Nigeria's military rescued 344 schoolboys who were kidnapped during an attack on a school in Katsina State last week. File Photo by Ahmed Jallanzo/EPA-EFE
Dec. 17 (UPI) -- More than 300 schoolboys who were kidnapped in northern Nigeria were rescued on Thursday, state officials said.
The Nigerian military rescued 344 of the boys who were kidnapped during an attack on the Government Science Secondary School Kankara in Katsina state last week, according to Abdu Labaran, a spokesman for Katsina Gov. Aminu Bello Masari.
Masari told CNN that children in a video released earlier Thursday that included the logo of the Boko Haram militant group were the same students who were kidnapped.
A large group of men armed with AK-47s overwhelmed security at the school before marching more than 300 students into the forest.
Boko Haram has previously attacked residents in the northeastern part of Nigeria and experts say the kidnapping marks a significant spread for the militant organization.
Masari, however, denied that Boko Haram was involved in the kidnappings, instead blaming them on "local bandits." Masari also suggested that a voice in the video claiming to be Abubakar Shekau, a leader of one of Boko Haram's factions, was actually a bandit "mimicking" his voice.
Nigerian President Muhammadu Buhari welcomed the release of the children and described their safe return as "a big relief to their families, the entire country and international community," spokesman Garba Shenu wrote on Twitter.
The country has faced a rise in kidnappings, with one of the most notable involving 270 girls from a school in Chibok in 2014 by Boko Haram's Shekau faction.

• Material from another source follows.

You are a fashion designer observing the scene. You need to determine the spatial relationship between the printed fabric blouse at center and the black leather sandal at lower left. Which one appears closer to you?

While the Nigerian army rescued 80 of those girls, more than 100 never returned home.
Buhari on Thursday acknowledged that his administration was elected to bring an end to the kidnappings.
"When we came, we made efforts that yielded the return of the Chibok Girls. When a similar incident of school abduction happened at Dapchi, we successfully returned all but one of the more than 100 abductees," he said. "When this latest incident happened, we put in our efforts and today we have this result to show."